Genma straightened his back with a grateful smile. “Thank you, sir!” He stepped through the gate, helping the aged man push the wooden gate closed. He followed Master Chingensai toward the largest of the three buildings in the complex, but had not quite made it to the door before he froze at the sound of a familiar voice.

“Genma, my boy, is that you?”

Genma turned, dropping to his hands and knees and lowering his forehead to the white gravel path. “Master! How I had hoped I’d find you here!”

The ancient man hopped down from his perch atop a large kirin statue, puffing on his corncob pipe as he regarded the man who had been his student. He disregarded the gravel dust that puffed up around him under his feet, rendering his deep maroon gi a dull gray. “What brings you all the way out here, Genma? You’re an awfully long way from home!”

Happosai’s disciple coughed gravel dust from his lungs, not lifting his head from the rocky ground. “Master, I don’t have a home anymore. I don’t know what to do. Everything’s fallen apart. I came looking for you in the hopes I might train with you, and try to find some meaning in all of this.”

“Well, get up out of the dirt, and talk to me. What’s happened, my boy,” Happosai asked, taking another long drag from his pipe.

Genma rose to his knees and then his feet, sighing as he brushed the dust from his beige gi pants. “Master, since you left… I lost my school. To Akane Tendo, of all people, using some dirty trick she picked up from the Amazons. But beyond that… I lost my… I lost Ranma. We never found a cure for the Cat’s Tongue, and he… he gave up, Master. On his masculinity, on the art, on me, on everything, and now he spends his days singing. In dresses. For men. Tendo has turned on me, too, because I wouldn’t coddle the boy. Nodoka knows all about it, too, and I’m sure she’s looking for me…” He held up his left hand, showing his master the gnarly remnants of his missing ring and pinkie fingers. “... to finish what Akane started.”

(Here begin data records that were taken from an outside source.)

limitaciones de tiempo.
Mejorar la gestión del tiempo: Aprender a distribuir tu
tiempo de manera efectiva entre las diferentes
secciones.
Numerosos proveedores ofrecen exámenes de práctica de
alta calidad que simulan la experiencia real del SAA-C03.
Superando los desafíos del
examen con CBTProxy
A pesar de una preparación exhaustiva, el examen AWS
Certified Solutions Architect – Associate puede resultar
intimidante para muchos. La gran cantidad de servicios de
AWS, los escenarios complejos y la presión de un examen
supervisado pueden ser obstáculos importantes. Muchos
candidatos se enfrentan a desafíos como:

Happosai stroked his chin thoughtfully. “Well, you’ve certainly made a mess of things, haven’t you, Genma?”

Genma sighed, lowering his eyes in shame. “Yes, Master. And every time I’ve tried to fix things, I’ve only made it worse. I need your wisdom.”

“Hmmm. It’s certainly a pickle, isn’t it? Why not just go to China like you planned? See if you can find the Spring of Drowned Man, and use it to set things right. Take Ranma, and start over?” The old man tapped the ash from the barrel of his pipe, slipping it into the pocket of his gi pants.

“He…” Genma sighed. “He doesn’t want it, Master. Not anymore. I tried to bring him - by force, even - and I couldn’t. He wants nothing more to do with me. He wants to be a girl. He… enjoys it.”

“Really, now?!” Happosai laughed, and there was a sinister amusement in its tone that made even Genma Saotome shudder.

“Now, this, I have to see for myself.”